Prompt style also matters. Informal prompts are reported as consistently worst across tasks and models, whereas formal and detailed prompts generally perform best. Short prompts are often more difficult than basic, formal, or detailed prompts, although typically less harmful than informal prompts. The paper interprets this pattern as evidence that current models benefit from structured and explicit instructions, while colloquial phrasings are harder to parse robustly (Züfle et al., 10 Mar 2026).
The paper further reports small but consistent gender effects in languages for which both male and female speakers recorded the prompts. Qwen performs better with male spoken prompts on TSUM and SSUM, but better with female spoken prompts on TTS, MT, ST, and S2ST. Because Whisper WER is similar across genders for the relevant prompts, the paper suggests that these differences may reflect speaker-related biases in the models rather than simple intelligibility differences (Züfle et al., 10 Mar 2026).

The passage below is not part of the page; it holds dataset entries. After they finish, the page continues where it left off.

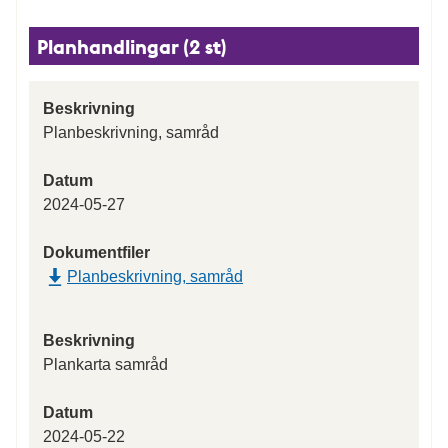
Planhandlingar (2 st)
Beskrivning
Planbeskrivning, samråd
Datum
2024-05-27
Dokumentfiler
Planbeskrivning, samråd
Beskrivning
Plankarta samråd
Datum
2024-05-22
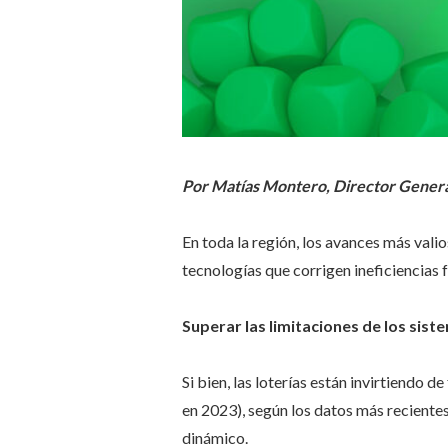
Por Matías Montero, Director Genera
En toda la región, los avances más vali
tecnologías que corrigen ineficiencias
Superar las limitaciones de los sis
Si bien, las loterías están invirtiendo 
en 2023), según los datos más recient
dinámico.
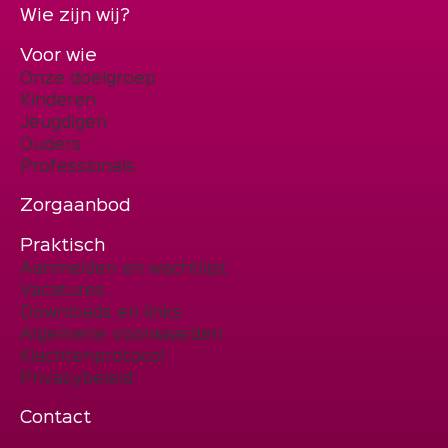
Wie zijn wij?
Voor wie
Onze doelgroep
Kinderen
Jeugdigen
Ouders
Professionals
Zorgaanbod
Praktisch
Aanmelden en wachtlijst
Vacatures
Downloads en links
Algemene voorwaarden
Klachtenprotocol
Privacybeleid
Contact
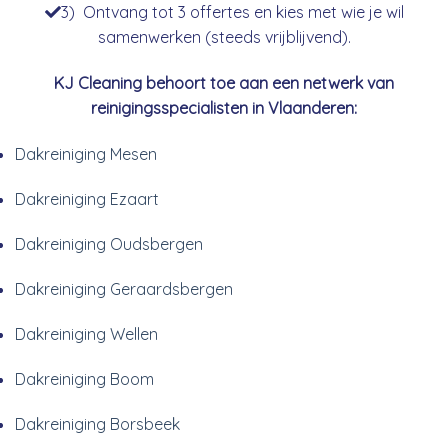
3) Ontvang tot 3 offertes en kies met wie je wil
samenwerken (steeds vrijblijvend).
KJ Cleaning behoort toe aan een netwerk van
reinigingsspecialisten in Vlaanderen:
Dakreiniging Mesen
Dakreiniging Ezaart
Dakreiniging Oudsbergen
Dakreiniging Geraardsbergen
Dakreiniging Wellen
Dakreiniging Boom
Dakreiniging Borsbeek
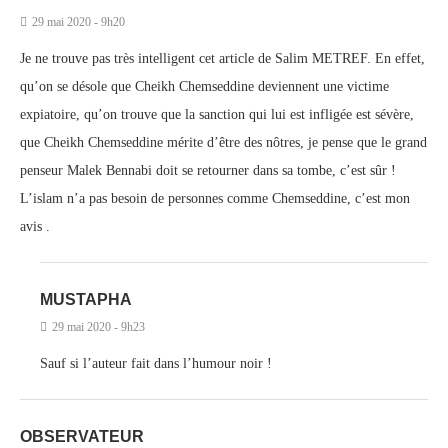
29 mai 2020 - 9h20
Je ne trouve pas très intelligent cet article de Salim METREF. En effet,
qu’on se désole que Cheikh Chemseddine deviennent une victime
expiatoire, qu’on trouve que la sanction qui lui est infligée est sévère,
que Cheikh Chemseddine mérite d’être des nôtres, je pense que le grand
penseur Malek Bennabi doit se retourner dans sa tombe, c’est sûr !
L’islam n’a pas besoin de personnes comme Chemseddine, c’est mon
avis .
MUSTAPHA
29 mai 2020 - 9h23
Sauf si l’auteur fait dans l’humour noir !
OBSERVATEUR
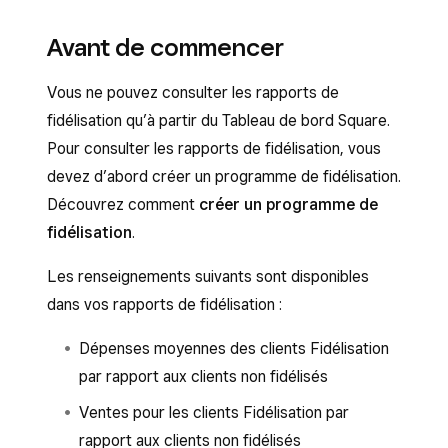
Avant de commencer
Vous ne pouvez consulter les rapports de
fidélisation qu’à partir du Tableau de bord Square.
Pour consulter les rapports de fidélisation, vous
devez d’abord créer un programme de fidélisation.
Découvrez comment
créer un programme de
fidélisation
.
Les renseignements suivants sont disponibles
dans vos rapports de fidélisation :
Dépenses moyennes des clients Fidélisation
par rapport aux clients non fidélisés
Ventes pour les clients Fidélisation par
rapport aux clients non fidélisés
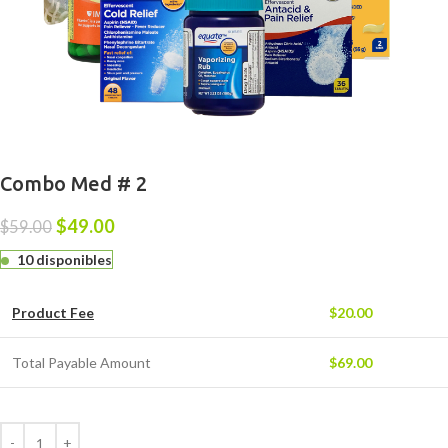
Combo Med # 2
$
49.00
$
59.00
10 disponibles
Product Fee
$
20.00
Total Payable Amount
$
69.00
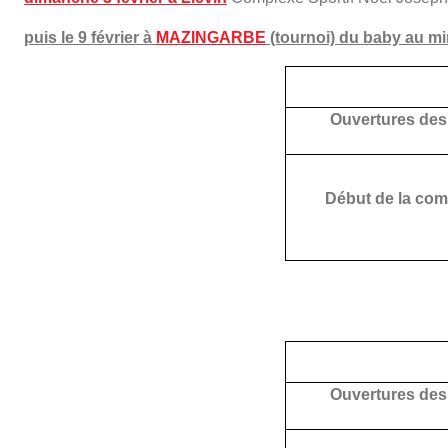
puis le 9 février à
MAZINGARBE
(tournoi) du baby au m
Ouvertures des
Début de la com
Ouvertures des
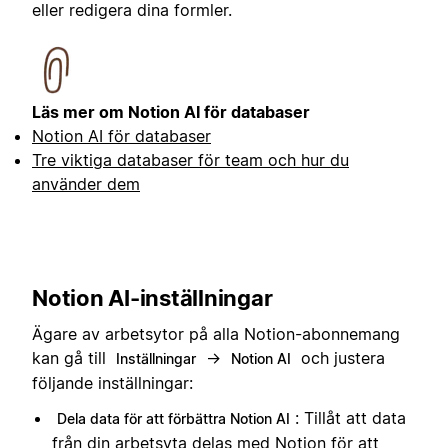
eller redigera dina formler.
Läs mer om Notion AI för databaser
Notion AI för databaser
Tre viktiga databaser för team och hur du
använder dem
Notion AI-inställningar
Ägare av arbetsytor på alla Notion-abonnemang
kan gå till
→
och justera
Inställningar
Notion AI
följande inställningar:
: Tillåt att data
Dela data för att förbättra Notion AI
från din arbetsyta delas med Notion för att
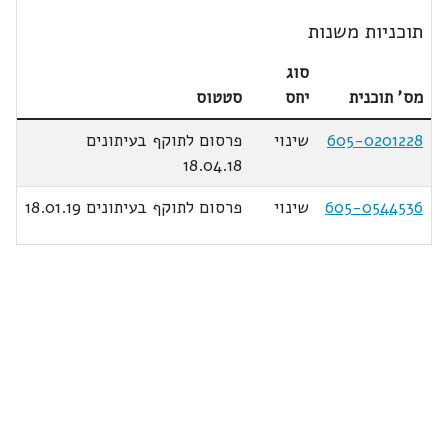
תוכניות משנות
סוג
מס' תוכנית
יחס
סטטוס
605-0201228
שינוי
פרסום לתוקף בעיתונים
18.04.18
605-0544536
שינוי
פרסום לתוקף בעיתונים 18.01.19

The authors’ interpretation centers on three factors: training data imbalance in favor of text instructions, a modality transfer gap introduced by audio front-ends or latent speech encoders, and greater vulnerability of short or informal spoken prompts to misinterpretation. In that reading, current SLLMs remain text-centric in instruction-following behavior. The paper also identifies clear limitations in DOWIS itself: all languages are European, speaker diversity is limited, recordings are realistic but relatively clean, only 9 tasks are covered, the total audio scale is modest at 3h17m, and the prompts are generally short single-turn instructions rather than complex multi-turn interactions. Future extensions suggested or implied in the paper include broader language and speaker coverage, additional tasks such as dialogue and paralinguistic reasoning, noisier and more disfluent prompt types, richer error taxonomies, and fine-tuning strategies that exploit spoken prompts to narrow the speech–text gap (Züfle et al., 10 Mar 2026).